Records for processing |
● ● ● ●
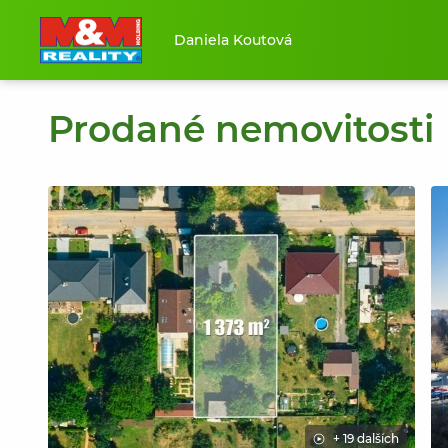
Daniela Koutová
Prodané nemovitosti
+ 19 dalších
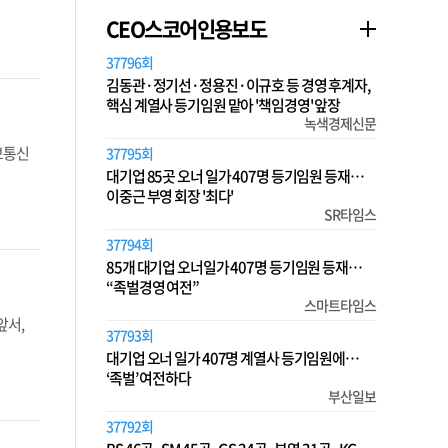
CEO스코어인용보도
37796회
김동관·정기선·정용진·이규호 등 경영 후계자,
핵심 계열사 등기임원 맡아 '책임경영' 앞장
녹색경제신문
보통신
37795회
대기업 85곳 오너 일가 407명 등기임원 등재…
이중근 부영 회장 '최다'
SR타임스
37794회
85개 대기업 오너일가 407명 등기임원 등재…
“족벌경영 여전”
스마트타임스
앞서,
37793회
대기업 오너 일가 407명 계열사 등기임원에…
‘족벌’ 여전하다
부산일보
37792회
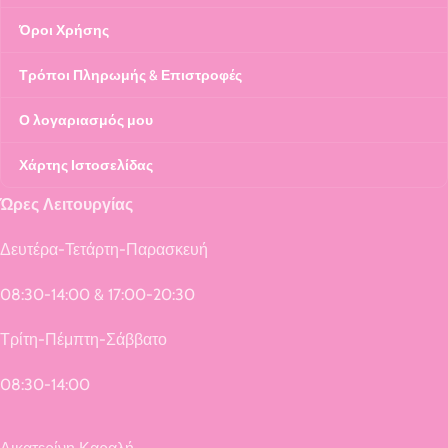
Όροι Χρήσης
Τρόποι Πληρωμής & Επιστροφές
Ο λογαριασμός μου
Χάρτης Ιστοσελίδας
Ώρες Λειτουργίας
Δευτέρα-Τετάρτη-Παρασκευή
08:30-14:00 & 17:00-20:30
Τρίτη-Πέμπτη-Σάββατο
08:30-14:00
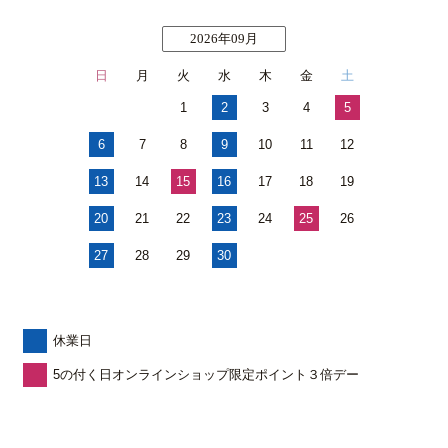
2026年09月
日
月
火
水
木
金
土
1
2
3
4
5
6
7
8
9
10
11
12
13
14
15
16
17
18
19
20
21
22
23
24
25
26
27
28
29
30
休業日
5の付く日オンラインショップ限定ポイント３倍デー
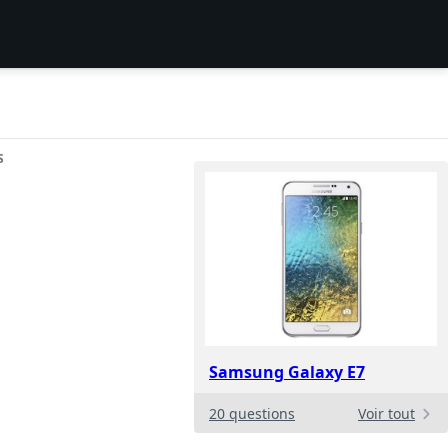
S
Samsung Galaxy E7
20 questions
Voir tout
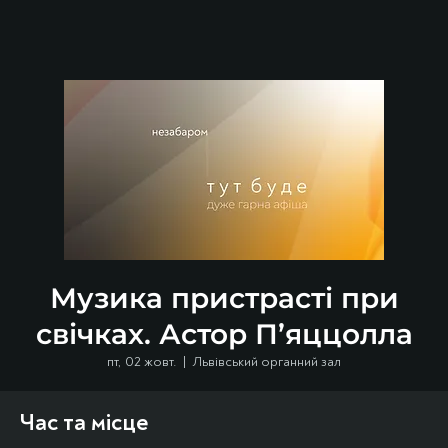
Музика пристрасті при
свічках. Астор П’яццолла
пт, 02 жовт.
  |  
Львівський органний зал
Час та місце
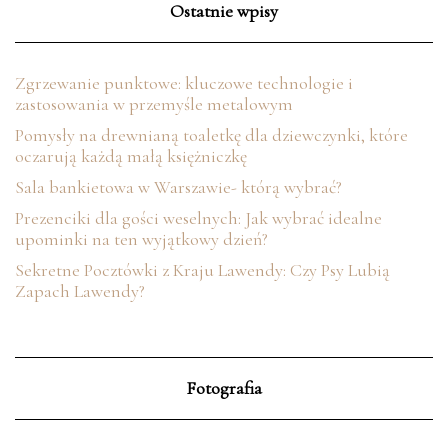
Ostatnie wpisy
Zgrzewanie punktowe: kluczowe technologie i
zastosowania w przemyśle metalowym
Pomysły na drewnianą toaletkę dla dziewczynki, które
oczarują każdą małą księżniczkę
Sala bankietowa w Warszawie- którą wybrać?
Prezenciki dla gości weselnych: Jak wybrać idealne
upominki na ten wyjątkowy dzień?
Sekretne Pocztówki z Kraju Lawendy: Czy Psy Lubią
Zapach Lawendy?
Fotografia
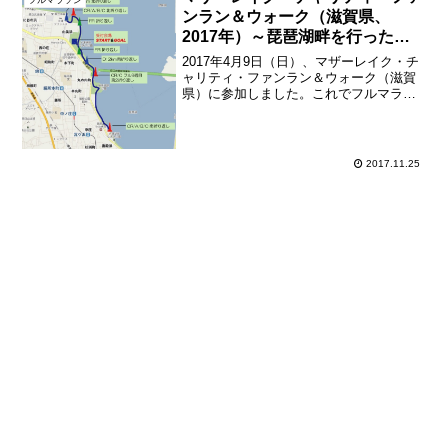
ようで、前か...
ンラン＆ウォーク（滋賀県、
2017年）～琵琶湖畔を行ったり
来たり
2017年4月9日（日）、マザーレイク・チ
ャリティ・ファンラン＆ウォーク（滋賀
県）に参加しました。これでフルマラソ
ンは42回目、全都道府県フルマラソン完
全制覇は33都道府県となりました。滋賀
県はあいの土山マラソンが有名ですが、
フルマラソン大...
2017.11.25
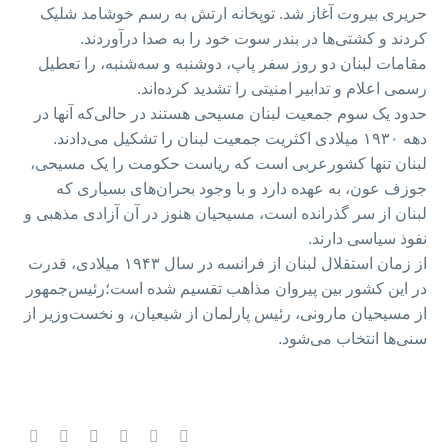
حریری بیروت آغاز شد. توپخانه‌ ارتش به رسم خوشامد شلیک
کردند و کشتی‌ها در بندر سوت خود را به صدا درآوردند.
مقامات لبنان دو روز سفر پاپ، دوشنبه و سه‌شنبه، را تعطیل
رسمی اعلام و تدابیر امنیتی را تشدید کرده‌اند.
حدود یک سوم جمعیت لبنان مسیحی هستند در حالی‌که آنها در
دهه ۱۹۳۰ میلادی اکثریت جمعیت لبنان را تشکیل می‌دادند.
لبنان تنها کشورعربی است که ریاست حکومت را یک مسیحی،
جوزف عون، به عهده دارد و با وجود بحران‌های بسیاری که
لبنان از سر گذرانده است، مسیحیان هنوز در آن آزادی مذهبی و
نفوذ سیاسی دارند.
از زمان استقلال لبنان از فرانسه در سال ۱۹۴۳ میلادی، قدرت
در این کشور بین پیروان مذاهب تقسیم شده است؛رئیس‌جمهور
از مسیحیان مارونی، رئیس پارلمان از شیعیان، و نخست‌وزیر از
سنی‌ها انتخاب می‌شود.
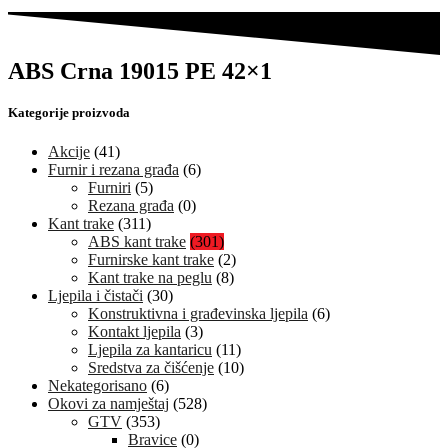
ABS Crna 19015 PE 42×1
Kategorije proizvoda
Akcije
(41)
Furnir i rezana građa
(6)
Furniri
(5)
Rezana građa
(0)
Kant trake
(311)
ABS kant trake
(301)
Furnirske kant trake
(2)
Kant trake na peglu
(8)
Ljepila i čistači
(30)
Konstruktivna i građevinska ljepila
(6)
Kontakt ljepila
(3)
Ljepila za kantaricu
(11)
Sredstva za čišćenje
(10)
Nekategorisano
(6)
Okovi za namještaj
(528)
GTV
(353)
Bravice
(0)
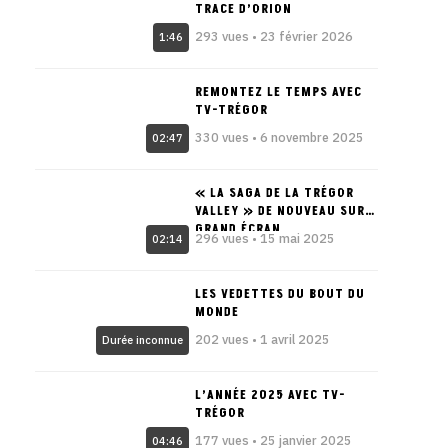
TRACE D’ORION
293 vues • 23 février 2026
1:46
REMONTEZ LE TEMPS AVEC
TV-TRÉGOR
330 vues • 6 novembre 2025
02:47
« LA SAGA DE LA TRÉGOR
VALLEY » DE NOUVEAU SUR
GRAND ÉCRAN
296 vues • 15 mai 2025
02:14
LES VEDETTES DU BOUT DU
MONDE
202 vues • 1 avril 2025
Durée inconnue
L’ANNÉE 2025 AVEC TV-
TRÉGOR
177 vues • 25 janvier 2025
04:46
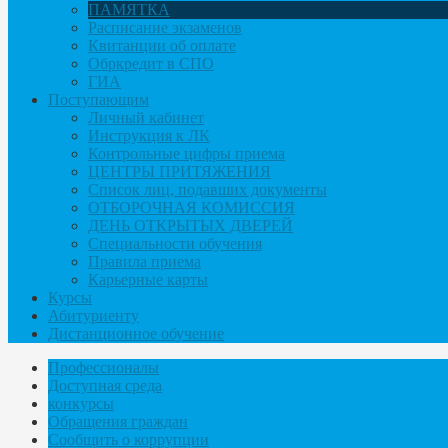
ПАМЯТКА
Расписание экзаменов
Квитанции об оплате
Обркредит в СПО
ГИА
Поступающим
Личный кабинет
Инструкция к ЛК
Контрольные цифры приема
ЦЕНТРЫ ПРИТЯЖЕНИЯ
Список лиц, подавших документы
ОТБОРОЧНАЯ КОМИССИЯ
ДЕНЬ ОТКРЫТЫХ ДВЕРЕЙ
Специальности обучения
Правила приема
Карьерные карты
Курсы
Абитуриенту
Дистанционное обучение
Профессионалы
Доступная среда
конкурсы
Обращения граждан
Сообщить о коррупции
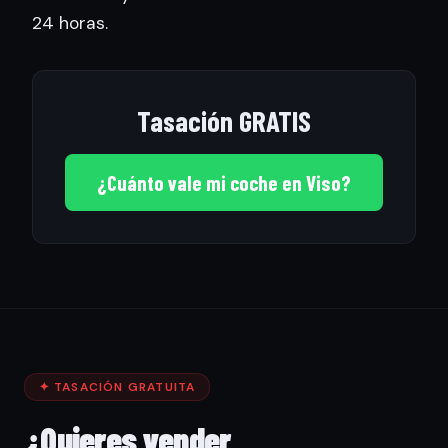
24 horas.
Tasación GRATIS
¿Cuánto vale mi coche en Viso?
✦ TASACIÓN GRATUITA
¿Quieres vender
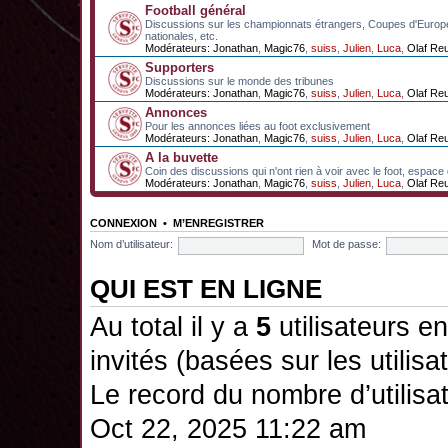
Football général
Discussions sur les championnats étrangers, Coupes d'Europ
nationales, etc.
Modérateurs:
Jonathan
,
Magic76
,
suiss
,
Julien
,
Luca
,
Olaf Re
Supporters
Discussions sur le monde des tribunes
Modérateurs:
Jonathan
,
Magic76
,
suiss
,
Julien
,
Luca
,
Olaf Re
Annonces
Pour les annonces liées au foot exclusivement
Modérateurs:
Jonathan
,
Magic76
,
suiss
,
Julien
,
Luca
,
Olaf Re
A la buvette
Coin des discussions qui n'ont rien à voir avec le foot, espace
Modérateurs:
Jonathan
,
Magic76
,
suiss
,
Julien
,
Luca
,
Olaf Re
CONNEXION
•
M’ENREGISTRER
Nom d’utilisateur:
Mot de passe:
QUI EST EN LIGNE
Au total il y a
5
utilisateurs en 
invités (basées sur les utilis
Le record du nombre d’utilisa
Oct 22, 2025 11:22 am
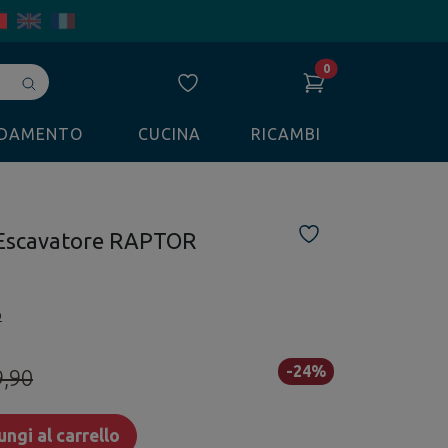
0
Avvia
ricerca
LDAMENTO
CUCINA
RICAMBI
 Escavatore RAPTOR
o
-24%
9,90
ngi al carrello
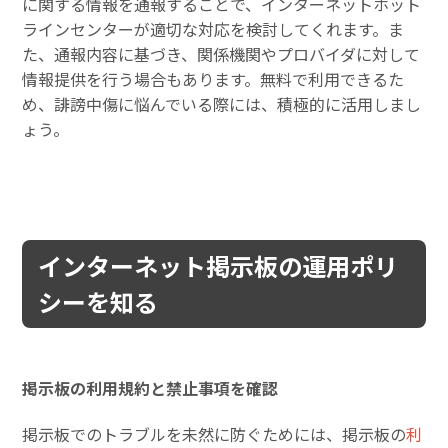
に関する情報を通報することで、インターネットホット
ラインセンターが適切な対応を検討してくれます。ま
た、通報内容に基づき、関係機関やプロバイダに対して
情報提供を行う場合もあります。無料で利用できるた
め、誹謗中傷に悩んでいる際には、積極的に活用しまし
ょう。
インターネット掲示板の運用ポリ
シーを知る
掲示板の利用規約と禁止事項を確認
掲示板でのトラブルを未然に防ぐためには、掲示板の
利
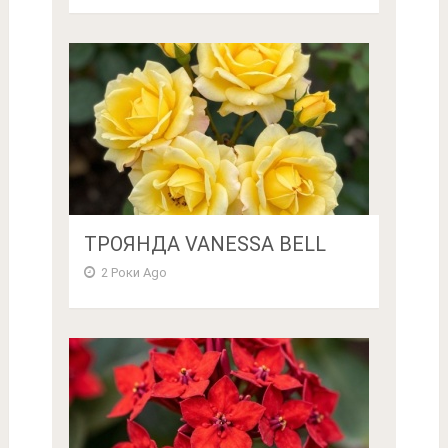
ТРОЯНДА VANESSA BELL
2 Роки Ago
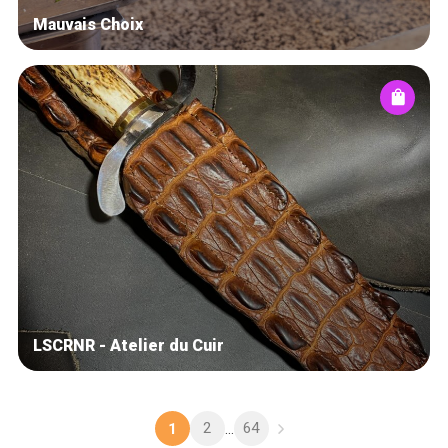
Mauvais Choix
LSCRNR - Atelier du Cuir
2
64
1
...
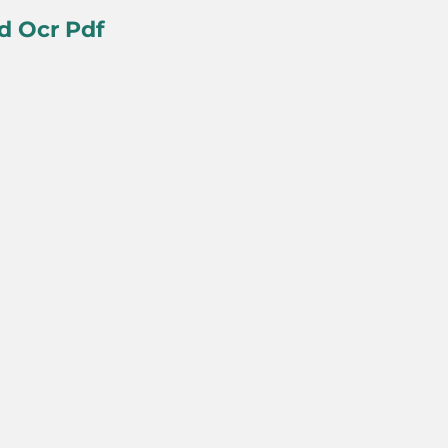
d Ocr Pdf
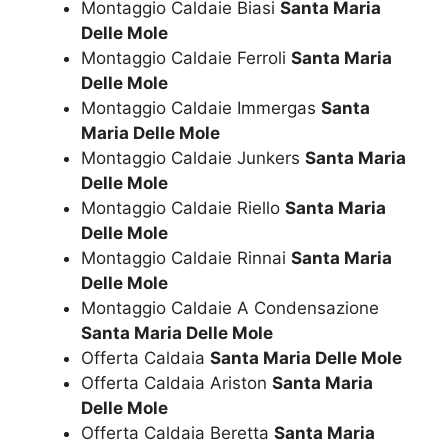
Montaggio Caldaie Biasi
Santa Maria
Delle Mole
Montaggio Caldaie Ferroli
Santa Maria
Delle Mole
Montaggio Caldaie Immergas
Santa
Maria Delle Mole
Montaggio Caldaie Junkers
Santa Maria
Delle Mole
Montaggio Caldaie Riello
Santa Maria
Delle Mole
Montaggio Caldaie Rinnai
Santa Maria
Delle Mole
Montaggio Caldaie A Condensazione
Santa Maria Delle Mole
Offerta Caldaia
Santa Maria Delle Mole
Offerta Caldaia Ariston
Santa Maria
Delle Mole
Offerta Caldaia Beretta
Santa Maria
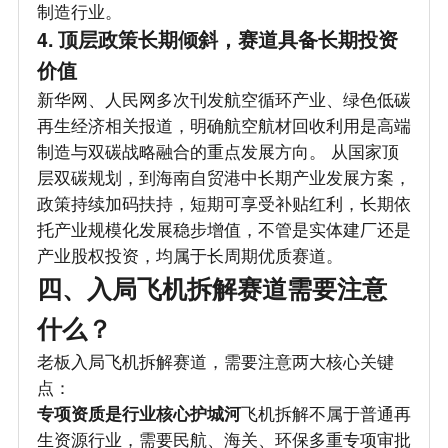
制造行业。
4. 顶层政策长期倾斜，赛道具备长期投资
价值
新华网、人民网多次刊发航空循环产业、绿色低碳
再生经济相关报道，明确航空航材回收利用是高端
制造与双碳战略融合的重点发展方向。 从国家顶
层双碳规划，到海南自贸港中长期产业发展方案，
政策持续加码扶持，短期可享受补贴红利，长期依
托产业规模化发展稳步增值，不管是实体建厂还是
产业股权投资，均属于长周期优质赛道。
四、入局飞机拆解赛道需要注意
什么？
老板入局飞机拆解赛道，需要注意两大核心关键
点：
专项资质是行业核心护城河
飞机拆解不属于普通再
生资源行业，需要民航、海关、环保多重专项审批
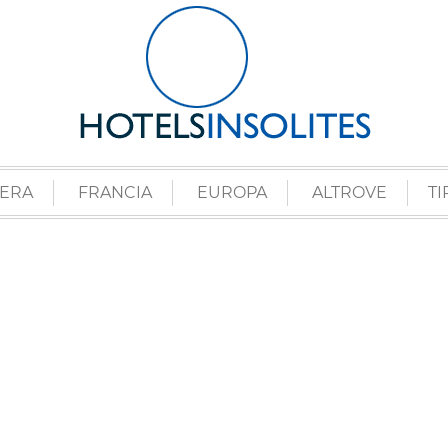
ZERA
FRANCIA
EUROPA
ALTROVE
TI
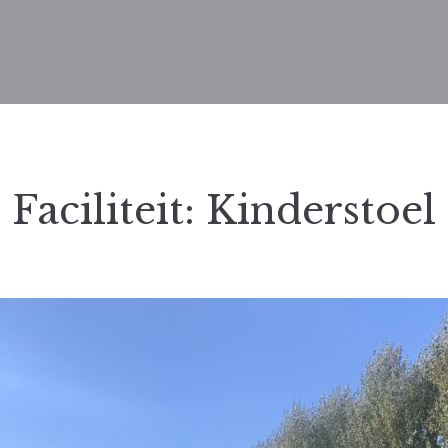
Faciliteit:
Kinderstoel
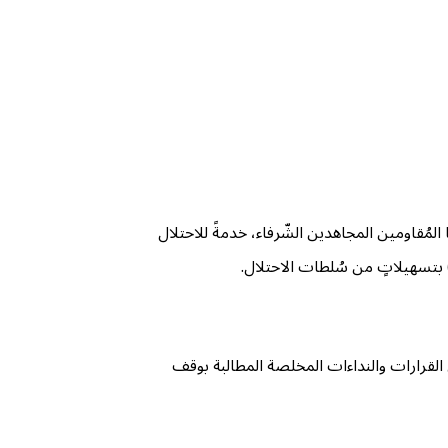
ّة التي يزيد تِعدادها عن ٤٠-٦٠ ألفًا إلى أدوات قمع لأبناء شعبها المُقاومين المجاهدين الشّرفاء، خدمةً للاحتلال
 القرارات والنداءات المخلصة المطالبة بوقف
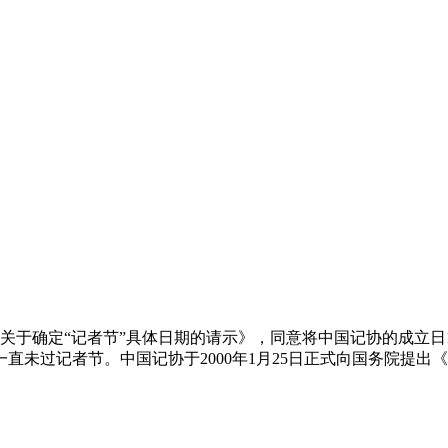
协《关于确定“记者节”具体日期的请示》，同意将中国记协的成立日
过记者节。中国记协于2000年1月25日正式向国务院提出《关于确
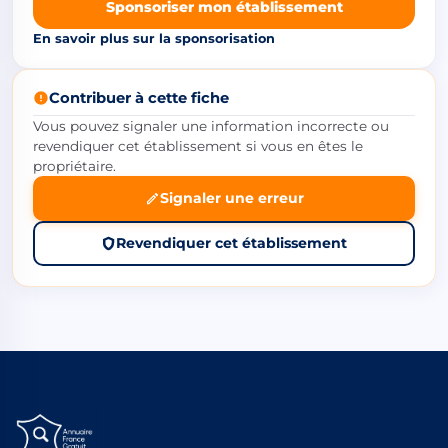
Sponsoriser mon établissement
En savoir plus sur la sponsorisation
Contribuer à cette fiche
Vous pouvez signaler une information incorrecte ou
revendiquer cet établissement si vous en êtes le
propriétaire.
Signaler une erreur
Revendiquer cet établissement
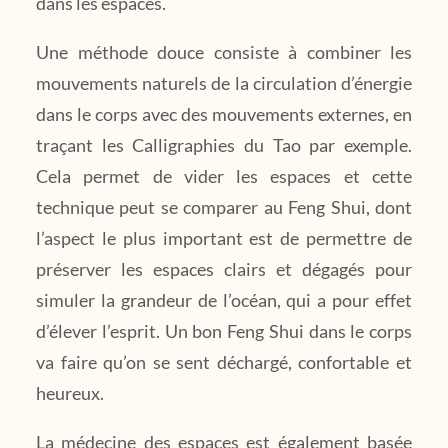
dans les espaces.
Une méthode douce consiste à combiner les
mouvements naturels de la circulation d’énergie
dans le corps avec des mouvements externes, en
traçant les Calligraphies du Tao par exemple.
Cela permet de vider les espaces et cette
technique peut se comparer au Feng Shui, dont
l’aspect le plus important est de permettre de
préserver les espaces clairs et dégagés pour
simuler la grandeur de l’océan, qui a pour effet
d’élever l’esprit. Un bon Feng Shui dans le corps
va faire qu’on se sent déchargé, confortable et
heureux.
La médecine des espaces est également basée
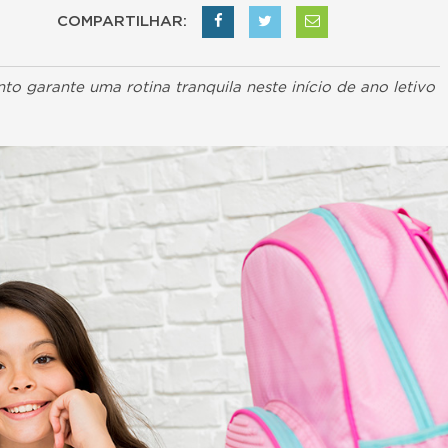
COMPARTILHAR:
nto garante uma rotina tranquila neste início de ano letivo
● ● ● ●
Instructions to follow | Show every line of the entries above where the word "TRÉGOR" occurs.

Answer to this exercise |
TV-TRÉGOR
« LA SAGA DE LA TRÉGOR
TRÉGOR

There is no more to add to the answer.